● Brief:
Copy the records below word for word, from their very first line through the line that contains "monochrome: on, module defaults", and go no further.

● Source records:
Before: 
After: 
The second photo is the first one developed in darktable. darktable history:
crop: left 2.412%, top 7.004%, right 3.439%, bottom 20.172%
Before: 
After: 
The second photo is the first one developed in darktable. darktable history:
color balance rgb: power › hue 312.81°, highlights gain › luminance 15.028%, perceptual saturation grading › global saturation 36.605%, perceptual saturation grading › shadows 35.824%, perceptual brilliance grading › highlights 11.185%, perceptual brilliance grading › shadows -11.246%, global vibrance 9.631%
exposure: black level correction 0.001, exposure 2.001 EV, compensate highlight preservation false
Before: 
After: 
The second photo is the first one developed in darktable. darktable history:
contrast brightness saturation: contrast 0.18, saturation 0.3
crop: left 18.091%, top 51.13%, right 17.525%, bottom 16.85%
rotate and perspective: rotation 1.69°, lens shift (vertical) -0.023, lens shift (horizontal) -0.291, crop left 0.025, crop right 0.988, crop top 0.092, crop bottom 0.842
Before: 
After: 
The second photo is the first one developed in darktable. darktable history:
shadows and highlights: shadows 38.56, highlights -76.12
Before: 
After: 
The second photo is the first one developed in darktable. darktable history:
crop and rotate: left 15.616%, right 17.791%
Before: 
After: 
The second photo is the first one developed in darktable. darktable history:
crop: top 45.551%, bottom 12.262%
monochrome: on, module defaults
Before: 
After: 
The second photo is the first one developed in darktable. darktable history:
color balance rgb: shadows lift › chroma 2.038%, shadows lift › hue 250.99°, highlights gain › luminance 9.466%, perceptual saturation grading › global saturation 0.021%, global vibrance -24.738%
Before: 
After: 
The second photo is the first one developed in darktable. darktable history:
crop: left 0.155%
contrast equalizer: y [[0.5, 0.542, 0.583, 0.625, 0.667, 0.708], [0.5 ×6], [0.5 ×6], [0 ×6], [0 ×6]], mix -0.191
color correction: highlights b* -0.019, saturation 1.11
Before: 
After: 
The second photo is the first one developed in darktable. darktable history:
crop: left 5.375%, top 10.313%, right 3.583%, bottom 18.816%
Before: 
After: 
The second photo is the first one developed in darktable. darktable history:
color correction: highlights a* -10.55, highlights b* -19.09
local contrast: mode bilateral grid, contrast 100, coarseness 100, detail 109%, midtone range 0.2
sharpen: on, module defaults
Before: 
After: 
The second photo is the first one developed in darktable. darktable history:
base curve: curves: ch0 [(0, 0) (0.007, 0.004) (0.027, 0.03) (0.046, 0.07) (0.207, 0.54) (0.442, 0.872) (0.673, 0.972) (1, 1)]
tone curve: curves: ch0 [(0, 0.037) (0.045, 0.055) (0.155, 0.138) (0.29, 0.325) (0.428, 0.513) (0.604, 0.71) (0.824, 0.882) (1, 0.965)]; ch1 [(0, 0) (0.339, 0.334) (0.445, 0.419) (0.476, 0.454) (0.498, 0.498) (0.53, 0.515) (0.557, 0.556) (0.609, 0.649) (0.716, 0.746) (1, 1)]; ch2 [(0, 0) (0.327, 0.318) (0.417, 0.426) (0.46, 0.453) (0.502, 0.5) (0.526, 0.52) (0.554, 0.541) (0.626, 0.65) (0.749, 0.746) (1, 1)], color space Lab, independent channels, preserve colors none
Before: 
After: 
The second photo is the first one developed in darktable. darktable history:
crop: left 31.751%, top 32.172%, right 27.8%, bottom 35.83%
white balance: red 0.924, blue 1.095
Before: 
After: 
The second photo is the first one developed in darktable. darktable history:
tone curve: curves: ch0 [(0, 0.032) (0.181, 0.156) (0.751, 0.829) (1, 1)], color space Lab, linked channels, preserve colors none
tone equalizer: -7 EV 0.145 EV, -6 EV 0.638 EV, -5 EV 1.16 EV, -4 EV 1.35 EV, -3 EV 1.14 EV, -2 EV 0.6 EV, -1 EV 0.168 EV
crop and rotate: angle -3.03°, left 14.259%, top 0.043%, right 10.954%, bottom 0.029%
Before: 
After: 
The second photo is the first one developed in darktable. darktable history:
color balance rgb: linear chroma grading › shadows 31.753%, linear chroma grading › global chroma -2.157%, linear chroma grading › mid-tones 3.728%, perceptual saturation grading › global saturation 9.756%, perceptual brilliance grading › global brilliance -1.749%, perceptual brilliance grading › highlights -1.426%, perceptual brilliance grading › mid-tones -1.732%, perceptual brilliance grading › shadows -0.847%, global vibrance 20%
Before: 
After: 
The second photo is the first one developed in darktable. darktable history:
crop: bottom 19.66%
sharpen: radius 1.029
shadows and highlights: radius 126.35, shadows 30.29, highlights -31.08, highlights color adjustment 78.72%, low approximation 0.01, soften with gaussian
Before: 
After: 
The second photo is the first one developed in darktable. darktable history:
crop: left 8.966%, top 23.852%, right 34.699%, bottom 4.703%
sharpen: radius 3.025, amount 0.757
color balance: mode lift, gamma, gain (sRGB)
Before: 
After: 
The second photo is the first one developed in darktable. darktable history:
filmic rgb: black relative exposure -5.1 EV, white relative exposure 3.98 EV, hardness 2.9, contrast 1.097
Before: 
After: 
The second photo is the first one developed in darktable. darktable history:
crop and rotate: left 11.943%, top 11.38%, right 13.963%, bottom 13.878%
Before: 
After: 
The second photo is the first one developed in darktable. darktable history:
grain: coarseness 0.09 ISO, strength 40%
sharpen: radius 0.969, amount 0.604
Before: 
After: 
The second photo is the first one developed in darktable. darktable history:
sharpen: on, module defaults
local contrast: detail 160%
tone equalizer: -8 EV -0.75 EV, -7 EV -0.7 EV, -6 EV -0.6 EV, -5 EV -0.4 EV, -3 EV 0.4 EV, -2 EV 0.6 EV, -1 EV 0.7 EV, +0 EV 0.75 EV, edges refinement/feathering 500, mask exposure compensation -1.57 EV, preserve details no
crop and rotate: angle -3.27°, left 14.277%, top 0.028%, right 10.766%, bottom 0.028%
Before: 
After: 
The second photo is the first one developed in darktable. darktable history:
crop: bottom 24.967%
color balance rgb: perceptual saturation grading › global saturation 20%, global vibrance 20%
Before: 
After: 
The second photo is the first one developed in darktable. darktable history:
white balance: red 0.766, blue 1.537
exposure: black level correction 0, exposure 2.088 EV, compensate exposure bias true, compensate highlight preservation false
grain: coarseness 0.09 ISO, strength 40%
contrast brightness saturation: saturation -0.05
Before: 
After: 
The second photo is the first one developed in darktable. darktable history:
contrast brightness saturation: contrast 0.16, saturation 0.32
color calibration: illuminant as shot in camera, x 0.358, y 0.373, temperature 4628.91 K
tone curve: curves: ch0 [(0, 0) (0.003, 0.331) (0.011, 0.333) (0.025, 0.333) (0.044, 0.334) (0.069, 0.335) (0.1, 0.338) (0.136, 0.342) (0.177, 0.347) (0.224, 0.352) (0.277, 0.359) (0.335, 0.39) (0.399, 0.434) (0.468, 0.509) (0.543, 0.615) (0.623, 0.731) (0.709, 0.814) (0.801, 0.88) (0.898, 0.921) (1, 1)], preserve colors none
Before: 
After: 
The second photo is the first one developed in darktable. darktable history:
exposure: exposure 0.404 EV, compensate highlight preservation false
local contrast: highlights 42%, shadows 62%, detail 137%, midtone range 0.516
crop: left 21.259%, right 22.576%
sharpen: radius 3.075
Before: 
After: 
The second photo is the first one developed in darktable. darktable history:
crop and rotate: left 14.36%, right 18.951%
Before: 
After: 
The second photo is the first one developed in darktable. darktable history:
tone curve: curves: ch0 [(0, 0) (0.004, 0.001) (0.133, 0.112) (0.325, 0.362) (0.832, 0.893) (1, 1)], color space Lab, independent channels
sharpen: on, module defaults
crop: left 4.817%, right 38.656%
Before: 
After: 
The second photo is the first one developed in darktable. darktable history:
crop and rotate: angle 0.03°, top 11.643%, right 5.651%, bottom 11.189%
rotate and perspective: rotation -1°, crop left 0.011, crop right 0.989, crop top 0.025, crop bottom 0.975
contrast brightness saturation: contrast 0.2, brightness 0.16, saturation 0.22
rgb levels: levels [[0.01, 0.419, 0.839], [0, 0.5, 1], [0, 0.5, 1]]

● Written solution:
Before: 
After: 
The second photo is the first one developed in darktable. darktable history:
crop: left 2.412%, top 7.004%, right 3.439%, bottom 20.172%
Before: 
After: 
The second photo is the first one developed in darktable. darktable history:
color balance rgb: power › hue 312.81°, highlights gain › luminance 15.028%, perceptual saturation grading › global saturation 36.605%, perceptual saturation grading › shadows 35.824%, perceptual brilliance grading › highlights 11.185%, perceptual brilliance grading › shadows -11.246%, global vibrance 9.631%
exposure: black level correction 0.001, exposure 2.001 EV, compensate highlight preservation false
Before: 
After: 
The second photo is the first one developed in darktable. darktable history:
contrast brightness saturation: contrast 0.18, saturation 0.3
crop: left 18.091%, top 51.13%, right 17.525%, bottom 16.85%
rotate and perspective: rotation 1.69°, lens shift (vertical) -0.023, lens shift (horizontal) -0.291, crop left 0.025, crop right 0.988, crop top 0.092, crop bottom 0.842
Before: 
After: 
The second photo is the first one developed in darktable. darktable history:
shadows and highlights: shadows 38.56, highlights -76.12
Before: 
After: 
The second photo is the first one developed in darktable. darktable history:
crop and rotate: left 15.616%, right 17.791%
Before: 
After: 
The second photo is the first one developed in darktable. darktable history:
crop: top 45.551%, bottom 12.262%
monochrome: on, module defaults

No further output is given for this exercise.